There are two surgical ways to solve the symptoms of a torn superior labrum. If the labrum is torn but otherwise pristine, and the long head of the biceps is absolutely normal, then most surgeons would consider a labral repair. An arthroscopic camera is introduced into the shoulder joint, one or two anchors with sutures are inserted into the socket rim, and the sutures are used to tie down the labrum to the socket. Three to four weeks of immobilization are typically required for the labrum to start healing; therapy starts at that point. If there is a cyst, the liquid filling the cyst can be removed. Occasionally, the suprascapular nerve also needs to be released, but that is a whole other story.

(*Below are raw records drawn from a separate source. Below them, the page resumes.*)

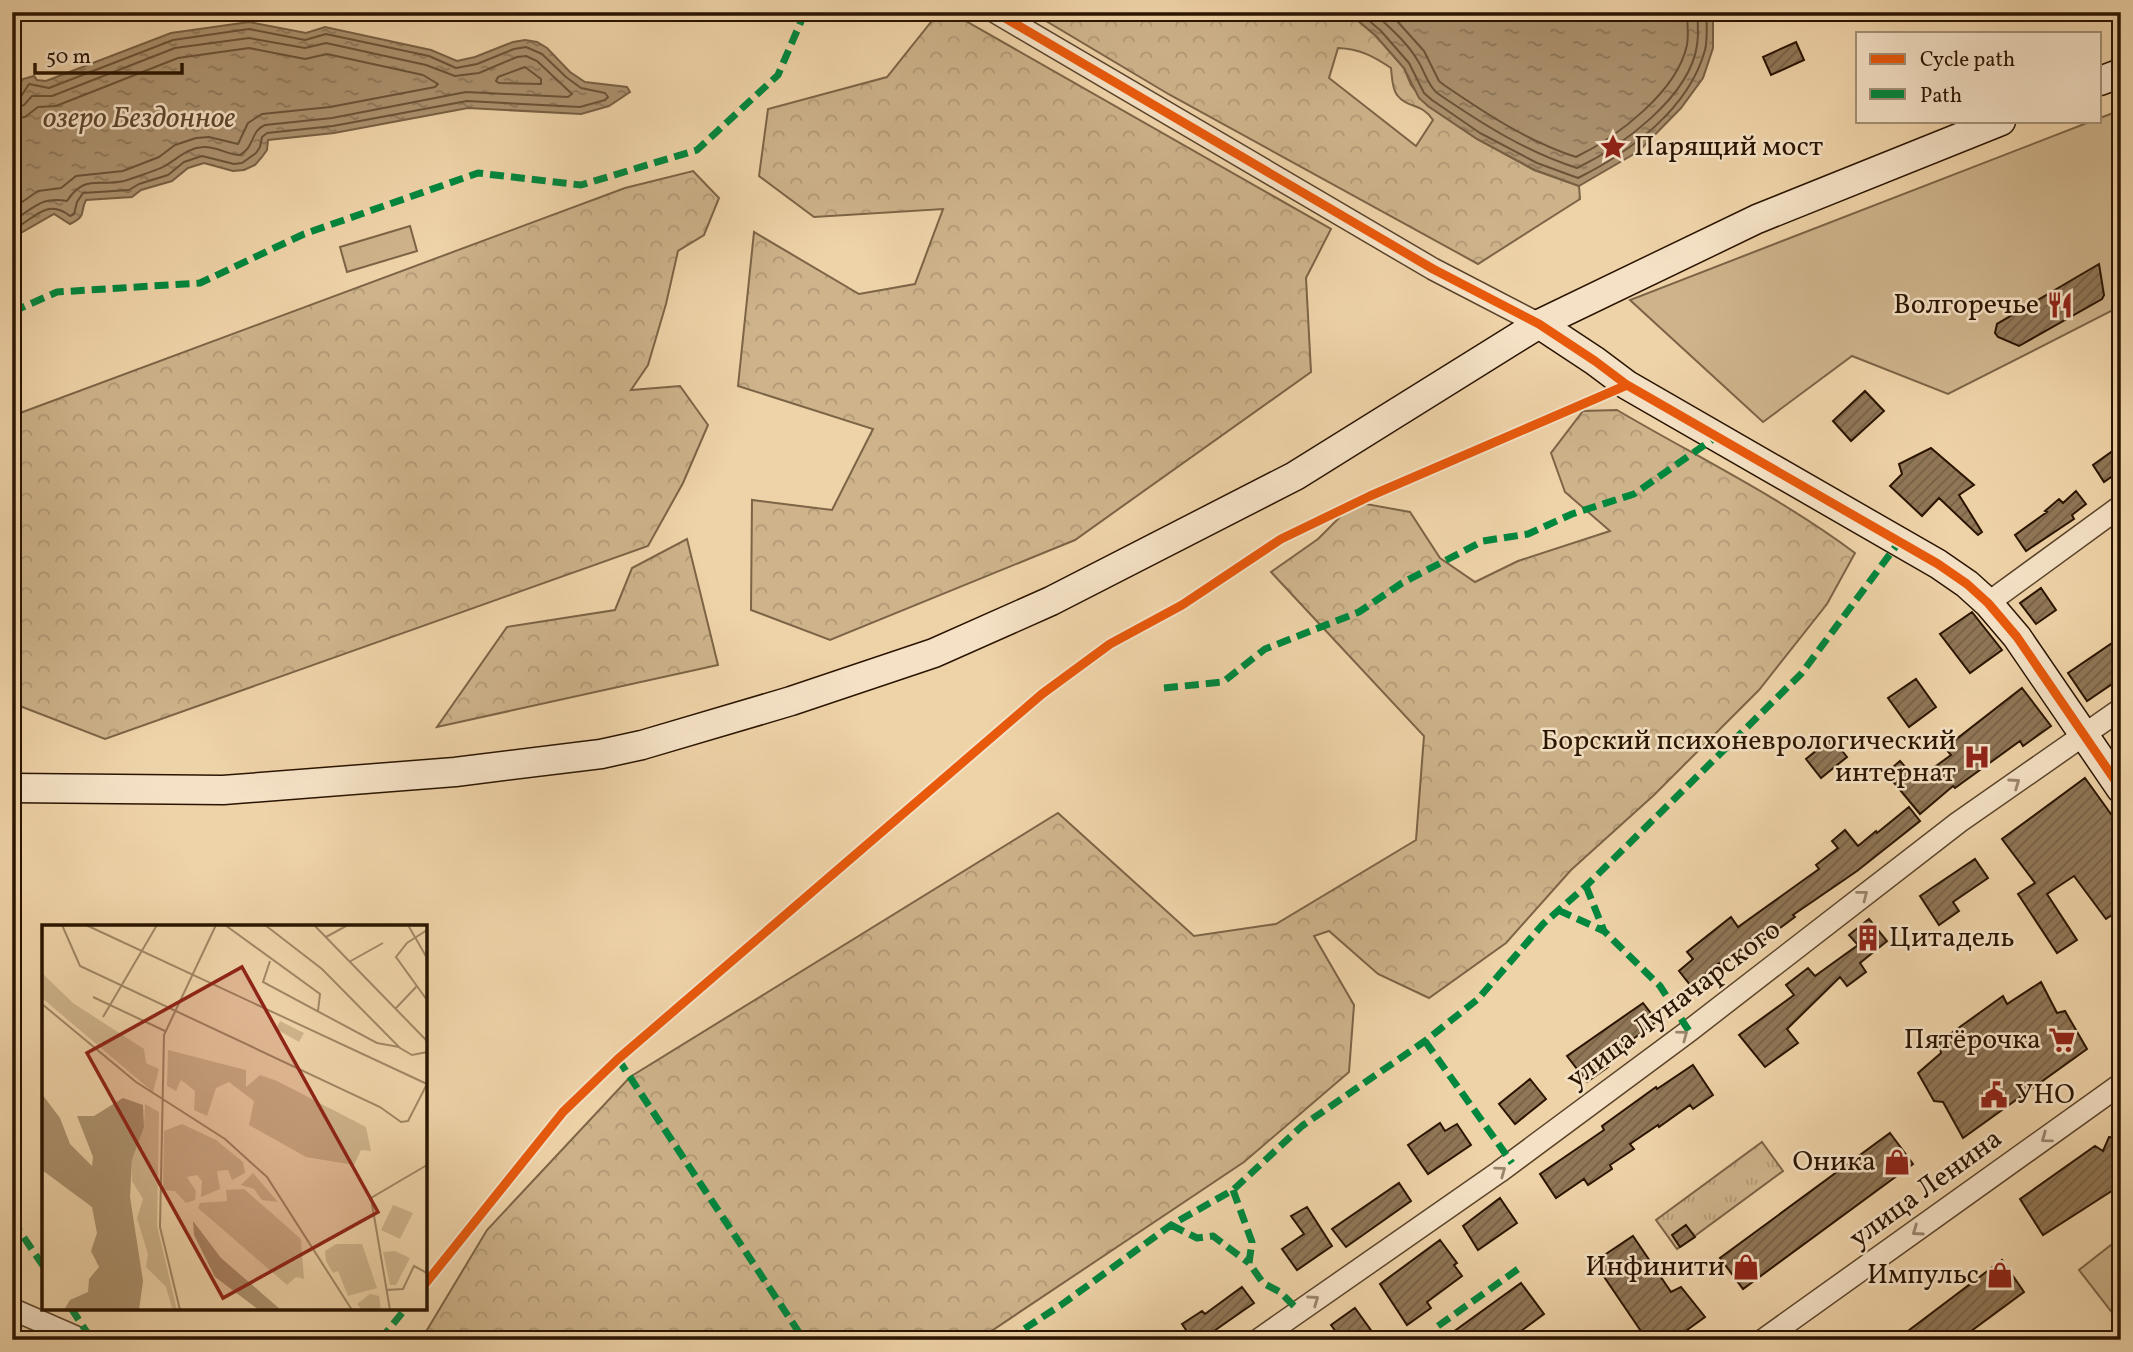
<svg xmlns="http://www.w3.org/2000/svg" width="2133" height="1352" viewBox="0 0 2133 1352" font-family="Vollkorn,serif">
<defs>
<pattern id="grass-tufts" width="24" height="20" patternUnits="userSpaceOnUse" patternTransform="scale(1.75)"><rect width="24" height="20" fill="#ceb38b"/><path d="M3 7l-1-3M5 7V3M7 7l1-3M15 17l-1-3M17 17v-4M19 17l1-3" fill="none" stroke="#b19976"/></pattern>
<pattern id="forest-crowns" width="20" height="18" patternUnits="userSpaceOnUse" patternTransform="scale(1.75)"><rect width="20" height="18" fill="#ceb38b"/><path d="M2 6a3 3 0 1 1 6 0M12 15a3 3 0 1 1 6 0" fill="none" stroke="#b19976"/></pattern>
<pattern id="water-ripples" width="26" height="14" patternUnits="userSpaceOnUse" patternTransform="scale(1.75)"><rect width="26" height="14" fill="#ac926f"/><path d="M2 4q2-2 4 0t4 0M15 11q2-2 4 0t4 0" fill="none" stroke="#8c7659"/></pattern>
<pattern id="building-hatch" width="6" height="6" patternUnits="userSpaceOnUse" patternTransform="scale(1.75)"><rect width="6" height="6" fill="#907757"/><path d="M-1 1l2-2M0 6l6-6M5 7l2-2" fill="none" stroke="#766046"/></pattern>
</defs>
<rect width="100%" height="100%" fill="#efd3a8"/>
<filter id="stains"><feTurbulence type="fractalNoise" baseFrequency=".00286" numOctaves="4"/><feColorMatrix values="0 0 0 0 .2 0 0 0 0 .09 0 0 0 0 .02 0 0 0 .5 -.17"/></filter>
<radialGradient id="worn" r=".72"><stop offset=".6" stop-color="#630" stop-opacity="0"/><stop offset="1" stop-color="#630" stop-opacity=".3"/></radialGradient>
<path fill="url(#grass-tufts)" stroke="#7c6446" stroke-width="2" d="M1762,1142l21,29 -106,78 -21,-29z"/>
<path fill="url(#forest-crowns)" stroke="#7c6446" stroke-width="2" fill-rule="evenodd" d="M939,12h11l381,217 -25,49 5,94 -236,168 -245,100 -79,-30 1,-110 80,10 41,-81 -135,-43 16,-154 105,62 56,-10 28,-75 -129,8 -55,-41 9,-67 119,-32z
M1031,12h317l28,24 28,32 7,17 17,21 49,33 57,31 45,16 1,13 -102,65 -308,-169zM1338,48c22,1 35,8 53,20 1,9 1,21 6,27 11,14 24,7 36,25l-17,26 -87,-68z
M693,171l26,27 -15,37 -26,16 -12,53 -18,61 -17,25 49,-4 28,39 -25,58 -35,63 -543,193 -93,-36v-287l613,-228z
M1617,410c80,47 163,87 238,143l-28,51 -68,86 -105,105 -83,75 -65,73 -77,55 -51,-24 -49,-43 -15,5 40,69 -5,67 -105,90 -266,178h-557l66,-110 143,-153 428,-264 136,123 82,-12 140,-84 8,-104 -153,-164 47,-33 37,-37 55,10 30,46 35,24 43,-21 92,-30 -45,-39 -14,-39 32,-42z
M687,539l31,126 -281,62 70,-100 108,-17 17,-42z"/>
<path fill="#ceb38b" stroke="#7c6446" stroke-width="2" d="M2121,110v196l-173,88 -96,-38 -89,66 -133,-122 462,-179h8v-3z
M410,226l7,25 -70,21 -7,-25z
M2116,1241h5v83l-42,-54z"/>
<path fill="url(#water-ripples)" stroke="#786043" stroke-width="2" d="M1348,12h365v36l-10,30 -22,30 -42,43 -60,35 -44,-16 -58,-31 -49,-33 -9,-8 -15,-30 -28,-32z
M249,22l57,11 19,-6 106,23 26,11 18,-4 38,-15 12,-2 12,2 10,6 23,24 15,10 42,5 3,5 -21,14 -28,8 -113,-6 -134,25 -66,7 -1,10 -5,7 -7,8 -11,5 -11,1 -29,-8 -16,5 -16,13 -31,9 -9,7 -46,3c-7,13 2,15 -16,24l-16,-10 -42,24v-141l11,-18 11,-3 3,4 9,1 125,-48z"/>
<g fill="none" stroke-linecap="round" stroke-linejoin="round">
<path stroke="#6b5338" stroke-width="2" d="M1359,12l22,19 28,32 15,30 8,7 48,33 57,30 41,15c52,-26 111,-69 127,-128 3,-11 1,-26 2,-38
M1373,12c15,14 34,30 45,49 7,11 9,23 19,32 44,30 89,59 140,75 44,-21 113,-71 120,-123 2,-11 0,-22 1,-33
M1389,12l35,39 15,30 5,4c41,28 83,56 132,72 41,-20 101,-65 111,-112 2,-10 0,-22 0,-33
M525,67l16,12v5l-42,-1 -3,-2 2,-4z
M12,100l8,-2 9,-14 20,4 124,-48 76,-11 56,11 21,-6 103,22 27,12 21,-4 37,-15 12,-2 16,7 24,23 15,11 24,5 3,4 -3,3 -25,7 -113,-6 -134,25 -66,7 -5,4 -2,10 -4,6 -14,10 -8,1 -32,-8 -18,6 -16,13 -29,9 -10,6 -46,3 -6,9 -3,12 -4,2c-24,-19 -36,4 -58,14
M12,108l12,-3 8,-9h20l123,-48 74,-10 56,10 21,-5 100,22 29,11 24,-3 38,-16 9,-1 11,5 35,33 -4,3 -102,-5 -134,26 -67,7c-15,6 -10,22 -25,30 -12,0 -24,-9 -37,-8 -16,1 -26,12 -38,19 -5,3 -37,14 -41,15 -27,6 -39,-7 -57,20 -27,-5 -33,8 -55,20
M12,119l13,-2 13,-10 18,-1 122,-48 71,-10 56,11 22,-5 96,21 15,9 -3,3 -105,20 -68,7 -14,9 -10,21 -29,-7 -13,1 -21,7 -16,12 -36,14 -47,5 -15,12 -23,3 -26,18"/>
</g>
<path fill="url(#building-hatch)" stroke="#2a1400" stroke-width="2" d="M1796,42l8,18 -33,15 -8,-18z
M2099,264l5,31 -2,4 -83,47 -21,-9 -3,-4 2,-9z
M1865,391l19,20 -33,30 -18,-20z
M2121,445v25l-17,12 -11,-17z
M1931,448l43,37 -15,10 23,37 -4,3 -39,-37 -17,18 -32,-30 12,-12 -3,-10z
M2076,491l10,13 -14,11 2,4 -48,32 -11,-16 32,-23 -2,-1 14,-12 4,4z
M2041,588l15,22 -20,14 -16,-21z
M1972,612l30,38 -32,23 -30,-39z
M2121,637v41l-34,23 -19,-28z
M1916,679l20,28 -27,20 -21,-29z
M2022,688l29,38 -28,20 -3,-5 -65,47 -2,-2 -33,28 -34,-41 14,-12 17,19 34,-25 -6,-7z
M1832,738l15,19 -26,21 -15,-19z
M2085,778l36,50v81l-15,10 -32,-43 -27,18 30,46 -20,13 -39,-59 17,-11 -33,-44z
M1909,807l11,14 -63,50 -64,44 2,2 -37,27 -4,-6 -34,27 -1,-2 -28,23 -12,-15 14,-12 -6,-7 44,-35 7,10 81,-58 -3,-4 22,-17 -6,-7 13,-11 13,16 18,-15 1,2z
M1975,859l13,19 -35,24 6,9 -20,14 -19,-29z
M1869,919l18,22 -27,22 6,9 -19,14 -7,-9 -53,52 11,14 -33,24 -26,-32 55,-40 -8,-10 22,-17 7,8 43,-31 -9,-10z
M2041,982l16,31 8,-2 22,38 -124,89 -20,-36 -9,-1 -16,-28 23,-20 -2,-11 64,-46 4,8z
M1643,1003l14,18 -40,30 1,2 -13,10 3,4 -21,15 -20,-26z
M1693,1065l20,30 -20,14 -3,-4 -31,22 -1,-2 -28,19 4,5 -24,16 2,4 -24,16 -4,-6 -28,19 -16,-24 64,-44 -2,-4 54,-39 1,2z
M1530,1079l16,20 -31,25 -16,-20z
M1440,1123l5,8 12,-7 14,21 -43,29 -20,-29z
M1890,1133l23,31 -170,125 -23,-31z
M2109,1137l12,2v46l-78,50 -23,-36 75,-53 8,5z
M1399,1183l12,18 -65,46 -14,-18z
M1500,1198l17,25 -39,27 -15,-24z
M1307,1207l25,39 -35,24 -15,-21 22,-15 -13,-18z
M1686,1225l9,12 -15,10 -8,-12z
M1633,1236l38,56 10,-5 24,30 -32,23h-26l-53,-78z
M1440,1240l17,23 -3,2 8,11 -35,26 4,6 -24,17 -27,-41z
M2002,1260l22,32 -65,48h-63z
M1521,1283l23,31 -35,26h-67z
M1242,1287l12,16 -53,37h-30l15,-10 -4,-6 20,-13 3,3z
M1355,1308l23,32h-36l-11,-15z"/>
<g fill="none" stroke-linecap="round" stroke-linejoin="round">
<g stroke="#5b442a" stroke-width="24">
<path id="street" d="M995,12l438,257 106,55
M1988,603l133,-97
M12,1309l71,31
M1258,1340l241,-168 190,-141 270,-209 162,-113
M1763,1340l358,-256"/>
</g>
<g stroke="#2a1400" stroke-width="31">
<path id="secondary" d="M2100,81l21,-8
M1539,324l56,37 32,24 311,179 29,20 21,19 29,34 104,152
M12,788l211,2 232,-18 146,-18 41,-9 149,-44 143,-48 117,-52 244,-125 244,-152 218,-105 244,-98"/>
</g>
<use href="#street" stroke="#f5e2c6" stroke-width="21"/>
<use href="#secondary" stroke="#f5e2c6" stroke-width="28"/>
<path stroke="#00873e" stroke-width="7" stroke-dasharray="14 7" stroke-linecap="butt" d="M12,312l45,-20 143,-9 104,-49 174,-61 103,12 116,-35 81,-75 27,-63
M1164,688l59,-6 42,-33 94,-37 43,-29 81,-42 45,-7 44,-20 62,-20 82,-57
M1586,886l18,45
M1558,910l46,21 56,55 29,45
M1425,1041l87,122
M618,1059l186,281
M1233,1190l19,52 -3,21 14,20 17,9 19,19
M12,1220l32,47
M1171,1225l26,13 16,-2 36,27
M71,1308l21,32
M1438,1326l83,-59
M380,1340l26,-32
M1007,1340l54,-35 110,-80 62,-35 69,-64 123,-85 53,-42 65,-75 43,-38 215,-212 98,-132"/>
<g stroke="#f5e2c6" stroke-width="13">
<path id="cycleway" d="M995,12l438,257 106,55 56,37 32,24 311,179 29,20 21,19 29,34 104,152
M425,1284l138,-172 55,-53 424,-365 68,-50 72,-39 99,-66 89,-43 257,-111"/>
</g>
<use href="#cycleway" stroke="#e8590c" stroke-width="9"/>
</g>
<defs><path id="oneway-chevron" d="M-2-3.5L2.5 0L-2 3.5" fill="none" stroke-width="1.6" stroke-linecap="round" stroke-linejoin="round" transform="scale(1.75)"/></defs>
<g stroke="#9a856d">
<use href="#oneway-chevron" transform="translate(2015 783) rotate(-35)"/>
<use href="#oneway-chevron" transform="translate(1863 895) rotate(-38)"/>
<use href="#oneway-chevron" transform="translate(1683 1035) rotate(-37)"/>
<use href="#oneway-chevron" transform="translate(2046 1138) rotate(144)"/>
<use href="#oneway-chevron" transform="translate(1501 1171) rotate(-36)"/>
<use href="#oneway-chevron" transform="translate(1917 1231) rotate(145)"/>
<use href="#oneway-chevron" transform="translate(1314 1300) rotate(-35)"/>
</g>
<defs>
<g id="sight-bare" transform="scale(2.1)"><path d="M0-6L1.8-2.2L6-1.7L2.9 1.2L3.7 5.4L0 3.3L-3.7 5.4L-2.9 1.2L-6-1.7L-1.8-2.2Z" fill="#8f2418" stroke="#f5e2c6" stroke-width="2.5" paint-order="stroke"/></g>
<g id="restaurant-bare" transform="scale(2.1)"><path d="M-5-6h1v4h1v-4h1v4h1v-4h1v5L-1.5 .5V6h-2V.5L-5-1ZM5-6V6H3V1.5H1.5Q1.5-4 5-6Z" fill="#8f2418" stroke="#f5e2c6" stroke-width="2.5" paint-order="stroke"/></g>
<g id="hospital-bare" transform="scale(2.1)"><path d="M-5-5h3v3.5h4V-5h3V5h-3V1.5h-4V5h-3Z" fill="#8f2418" stroke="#f5e2c6" stroke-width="2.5" paint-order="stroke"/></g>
<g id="building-bare" transform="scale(2.1)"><path d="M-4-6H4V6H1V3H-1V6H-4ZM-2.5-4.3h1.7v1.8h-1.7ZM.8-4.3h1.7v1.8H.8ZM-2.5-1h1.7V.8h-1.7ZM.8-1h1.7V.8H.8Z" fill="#8f2418" stroke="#f5e2c6" stroke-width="2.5" paint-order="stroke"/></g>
<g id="supermarket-bare" transform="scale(2.1)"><path d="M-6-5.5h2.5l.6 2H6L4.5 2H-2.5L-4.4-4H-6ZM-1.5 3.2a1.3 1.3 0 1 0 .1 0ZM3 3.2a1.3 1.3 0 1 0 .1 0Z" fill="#8f2418" stroke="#f5e2c6" stroke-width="2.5" paint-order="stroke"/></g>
<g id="civic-bare" transform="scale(2.1)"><path d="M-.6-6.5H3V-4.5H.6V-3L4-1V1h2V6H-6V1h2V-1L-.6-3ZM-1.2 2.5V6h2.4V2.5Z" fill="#8f2418" stroke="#f5e2c6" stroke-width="2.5" paint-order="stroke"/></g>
<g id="shop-bare" transform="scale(2.1)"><path d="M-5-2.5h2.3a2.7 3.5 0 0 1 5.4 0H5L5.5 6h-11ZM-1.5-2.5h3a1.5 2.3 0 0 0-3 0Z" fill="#8f2418" stroke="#f5e2c6" stroke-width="2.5" paint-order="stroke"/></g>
</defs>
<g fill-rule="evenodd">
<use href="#sight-bare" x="1613" y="147"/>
<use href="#restaurant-bare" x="2060" y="305"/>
<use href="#hospital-bare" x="1977" y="757"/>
<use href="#building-bare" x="1868" y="938"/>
<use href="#supermarket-bare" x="2062" y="1040"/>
<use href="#civic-bare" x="1994" y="1095"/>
<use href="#shop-bare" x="1897" y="1162"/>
<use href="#shop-bare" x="1746" y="1267"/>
<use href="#shop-bare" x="2000" y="1275"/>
</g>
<g text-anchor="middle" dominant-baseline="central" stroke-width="5" stroke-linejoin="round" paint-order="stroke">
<g font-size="28" fill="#2a1400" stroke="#f5e2c6" text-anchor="end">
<text x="1634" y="147" text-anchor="start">Парящий мост</text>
<text x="2039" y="305">Волгоречье</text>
<text x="1956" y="741">Борский психоневрологический<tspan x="1956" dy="32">интернат</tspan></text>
<text x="1889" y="938" text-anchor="start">Цитадель</text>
<text x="2041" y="1040">Пятёрочка</text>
<text x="2015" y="1095" text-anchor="start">УНО</text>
<text x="1876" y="1162">Оника</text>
<text x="1725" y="1267">Инфинити</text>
<text x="1979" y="1275">Импульс</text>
</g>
<g font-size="28" fill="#2a1400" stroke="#f5e2c6">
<text transform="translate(1674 1005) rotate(-37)">улица Луначарского</text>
<text transform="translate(1926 1189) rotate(-36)">улица Ленина</text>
</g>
<g font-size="30" font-style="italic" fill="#5e462c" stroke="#f5e2c6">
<text x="139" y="119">озеро Бездонное</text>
</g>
</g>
<g transform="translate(42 925)">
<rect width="385" height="385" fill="#efd3a8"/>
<path d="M238,96l24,12 -5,9 -23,-13z" fill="#ceb38b"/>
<path d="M126,125l78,20v17l14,-12 17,6 89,46 5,24 -10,-1 -7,15 -48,-8 -57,-32 5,-24 -25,-19 -13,6 -9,28 -13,-6 1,-19 -14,-11 -5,11 -9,-5zM103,179l14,8 -2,114 20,84 -5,-2 -6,-21 -20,-20 2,-13 -11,-36 6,-19 -11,-18v-21l12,-33zM140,199l34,16 27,22 2,11 -13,7 -4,-10 -11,1 3,18 -19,8 1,-16 -5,-6 -10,2 9,14 -1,9 -9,3 -11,-12 -12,-1 1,-59zM211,248l25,29 -16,-2 -8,-11 -13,-4zM202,264l57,50 3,40 -8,-2 -9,8 -89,-77 2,-5 27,-2 -1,-11zM294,319h26l15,44 -29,8 -10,-25 -5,2 -7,-12 -1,-10zM353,326l15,7 -14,27h-6l-7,-33zM328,369l9,2 2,14h-19l-5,-6z" fill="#ceb38b"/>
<path d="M0,48l31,30 71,46 2,14 13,6 -6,23 -111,-94zM351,280l20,8 -13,26 -19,-9z" fill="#ceb38b"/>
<path d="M0,169l18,24 10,26 22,22 1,-9 -16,-41h17l29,-18 20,7 1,22 -12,33 -2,37 13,84 -4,29h-75l6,-10 18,-8 1,-13 10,-12 -8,-16 6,-18 -5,-26 -50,-37zM151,296l28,37 60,52h-22l-44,-33 -21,-42z" fill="#ac926f"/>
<path fill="none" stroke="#ac926f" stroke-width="3.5" d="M0,207l63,67 8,17 4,60 -8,34"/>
<path fill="none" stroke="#a08765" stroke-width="2" d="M20,0l18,41 300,141 21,15 7,-1 19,-37M44,0l341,159M183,0l95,69 -2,17M223,0l57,44 78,79 12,7 15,-3M272,0l113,116M366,0l19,33M385,5l-20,13 -11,14 31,43M284,12l22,-12M228,36l-7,21 114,61 22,4M307,37l34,-19M51,72l72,34M0,79l94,78 89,57 42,38 85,133M354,83l21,-22M61,92l54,-92M344,365l17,-1 11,-23 13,7M138,385l-20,-83 4,-192 52,-110M348,385l-19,-112 56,-33"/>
<path fill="#8f2418" fill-opacity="0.15" stroke="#8f2418" stroke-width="3.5" d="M200,42l136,245 -155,86 -136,-245z"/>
<rect width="385" height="385" fill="none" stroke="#2a1400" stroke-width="3.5"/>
</g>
<rect width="2133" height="1352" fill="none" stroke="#efd3a8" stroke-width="42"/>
<rect x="14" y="14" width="2105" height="1324" fill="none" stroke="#2a1400" stroke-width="3.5"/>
<rect x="21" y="21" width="2091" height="1310" fill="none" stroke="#2a1400" stroke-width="2"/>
<rect x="1856" y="32" width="245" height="91" fill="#f5e2c6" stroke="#a49077" stroke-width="2"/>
<rect x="1870" y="54" width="35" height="10" fill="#e8590c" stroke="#a49077" stroke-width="2"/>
<text x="1920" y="66" font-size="21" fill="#2a1400">Cycle path</text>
<rect x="1870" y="89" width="35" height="10" fill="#00873e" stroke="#a49077" stroke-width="2"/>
<text x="1920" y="102" font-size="21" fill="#2a1400">Path</text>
<path d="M35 63v10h147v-10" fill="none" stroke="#2a1400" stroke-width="3.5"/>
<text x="46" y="63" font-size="21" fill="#2a1400" stroke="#f5e2c6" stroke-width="5" paint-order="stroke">50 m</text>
<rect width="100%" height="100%" filter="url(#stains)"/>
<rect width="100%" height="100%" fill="url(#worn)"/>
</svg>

Unfortunately, as we all get older, the risk of stiffness increases if a torn labrum is repaired. This is particularly true for degenerative tears: making the joint tighter will aggravate arthritic symptoms. Another way to solve the symptoms of a torn labrum is to cut the long head of the biceps off the labrum: once the biceps is no longer pulling on the labrum, many patients get better. This is particularly helpful in patients with a labral tear that extends into the biceps, or when the biceps is substantially frayed and inflamed. Simply cutting the biceps (biceps tenotomy) improves pain, but the biceps muscle in the front of the arm will look funny to some extent (pop-eye deformity), and it may occasionally cramp. Alternatively, the cut long head of the biceps can be fixed in a different location in the humerus (biceps tenodesis); this prevents deformity and cramping, but prolongs recovery time. Your shoulder surgeon will discuss what is best for you: a labral repair, a biceps tenotomy or a biceps tenodesis.